Could you repeat the data word for word while skipping the pictures?

[Scene difference descriptions]
══════

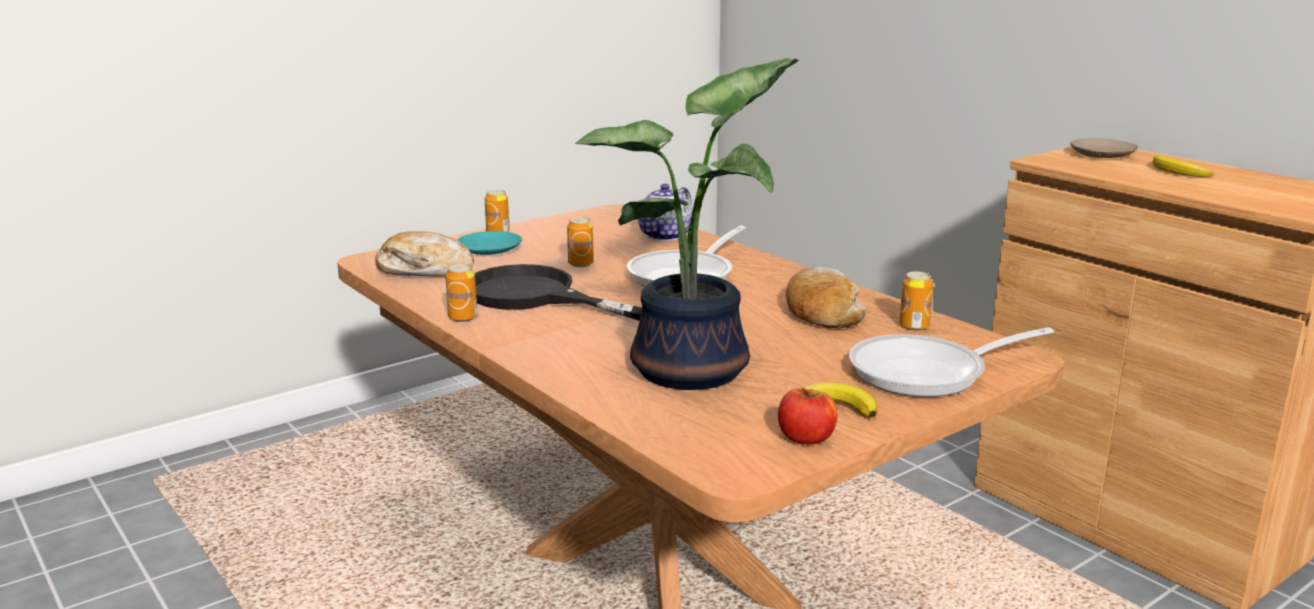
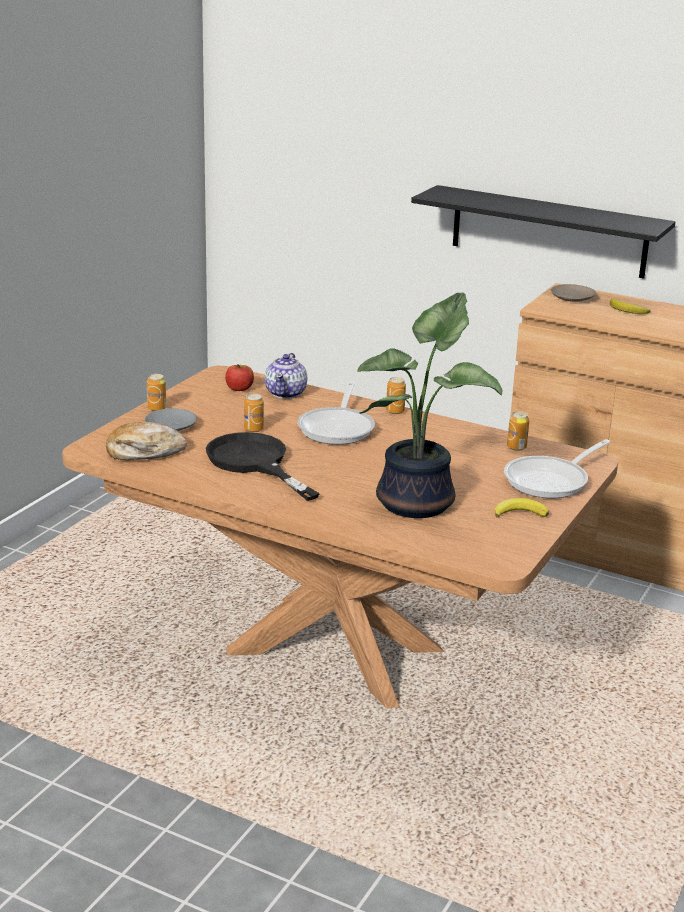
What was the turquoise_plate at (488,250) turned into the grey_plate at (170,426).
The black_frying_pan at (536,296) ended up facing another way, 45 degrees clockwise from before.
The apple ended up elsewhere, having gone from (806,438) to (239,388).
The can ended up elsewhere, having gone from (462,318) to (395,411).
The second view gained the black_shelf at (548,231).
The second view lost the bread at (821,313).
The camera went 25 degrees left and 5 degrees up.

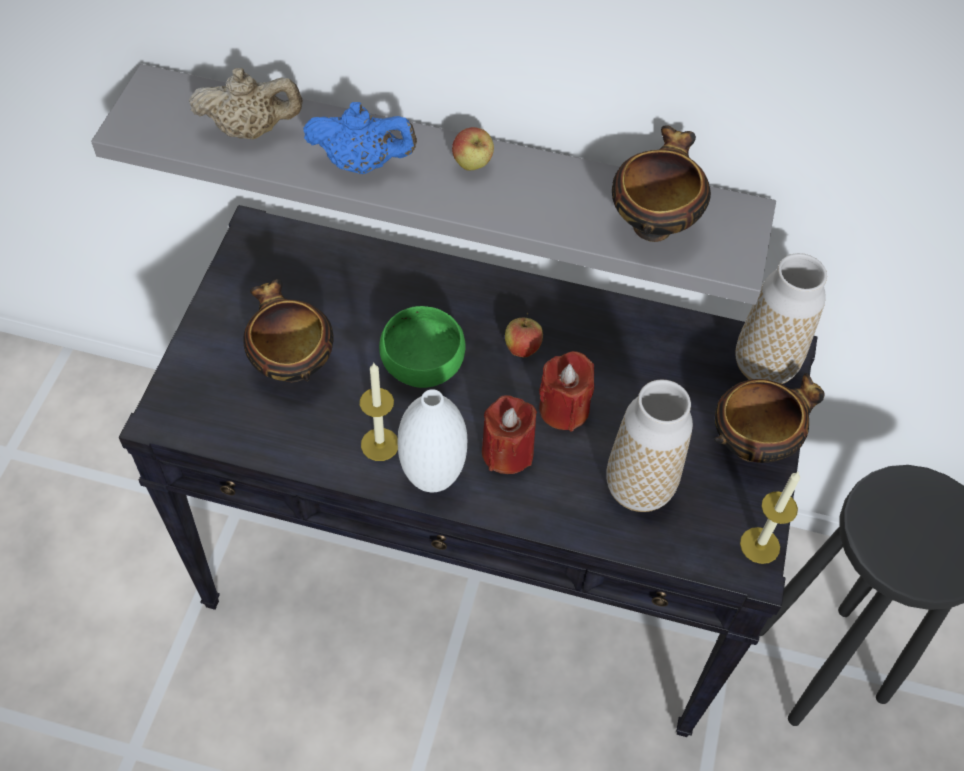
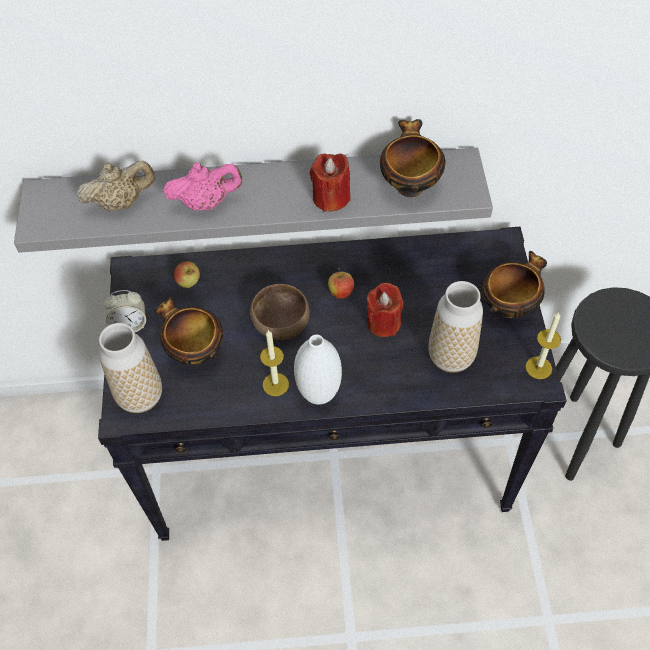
The vase ended up elsewhere, having gone from (764,366) to (140,396).
The second view gained the alarm_clock at (130,325).
What was the blue_teapot at (362,164) turned into the pink_teapot at (206,203).
The apple ended up elsewhere, having gone from (472,165) to (189,283).
What was the green_bowl at (421,365) turned into the brown_bowl at (280,324).
The red_candle ended up elsewhere, having gone from (507,452) to (331,198).
The camera went 15 degrees left and 0 degrees up.

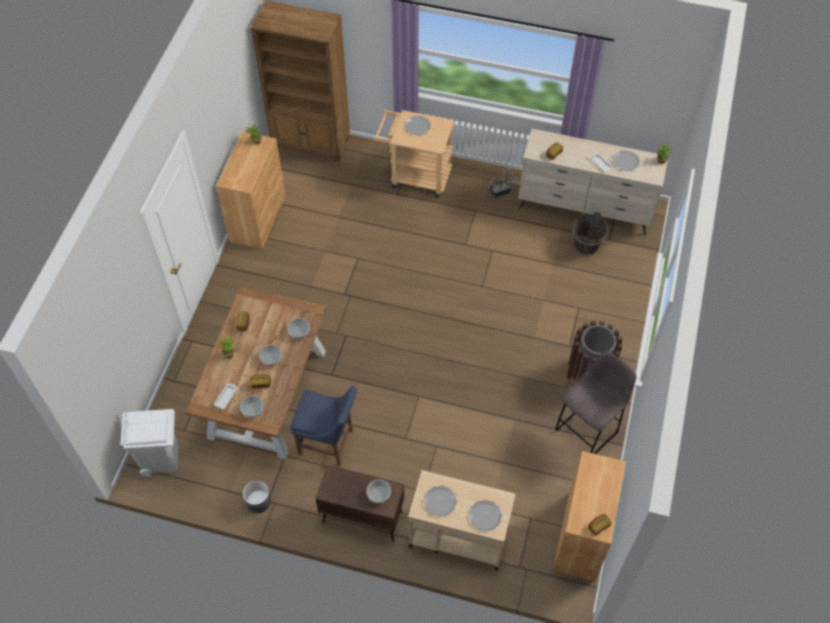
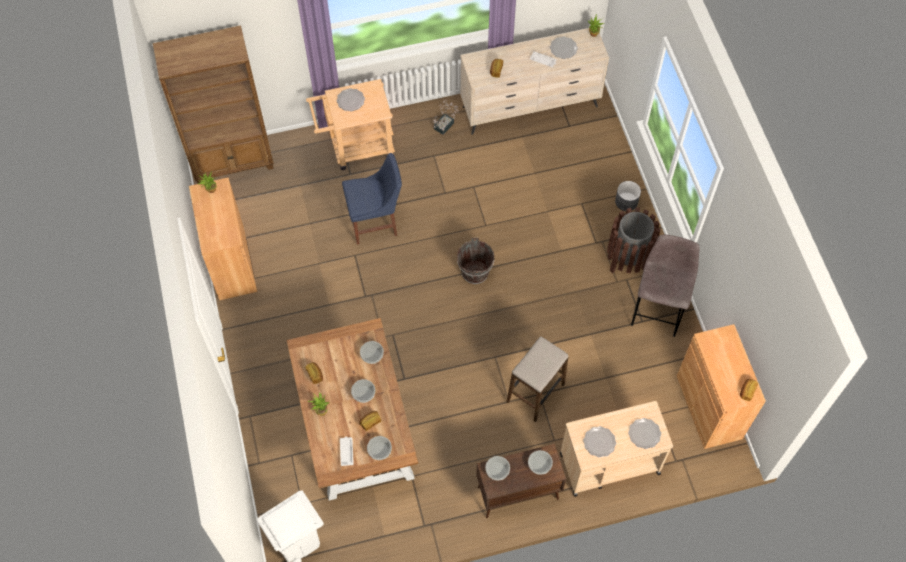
The blue_chair ended up elsewhere, having gone from (329,443) to (376,223).
The brown_bucket ended up elsewhere, having gone from (586,246) to (474,272).
The second view gained the bowl at (497,471).
The second view gained the stool at (535,393).
The grey_planter ended up elsewhere, having gone from (258,501) to (626,201).
The camera went 30 degrees left and 5 degrees up.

══════

- _Finished exercise_
What was the turquoise_plate at (488,250) turned into the grey_plate at (170,426).
The black_frying_pan at (536,296) ended up facing another way, 45 degrees clockwise from before.
The apple ended up elsewhere, having gone from (806,438) to (239,388).
The can ended up elsewhere, having gone from (462,318) to (395,411).
The second view gained the black_shelf at (548,231).
The second view lost the bread at (821,313).
The camera went 25 degrees left and 5 degrees up.

The vase ended up elsewhere, having gone from (764,366) to (140,396).
The second view gained the alarm_clock at (130,325).
What was the blue_teapot at (362,164) turned into the pink_teapot at (206,203).
The apple ended up elsewhere, having gone from (472,165) to (189,283).
What was the green_bowl at (421,365) turned into the brown_bowl at (280,324).
The red_candle ended up elsewhere, having gone from (507,452) to (331,198).
The camera went 15 degrees left and 0 degrees up.

The blue_chair ended up elsewhere, having gone from (329,443) to (376,223).
The brown_bucket ended up elsewhere, having gone from (586,246) to (474,272).
The second view gained the bowl at (497,471).
The second view gained the stool at (535,393).
The grey_planter ended up elsewhere, having gone from (258,501) to (626,201).
The camera went 30 degrees left and 5 degrees up.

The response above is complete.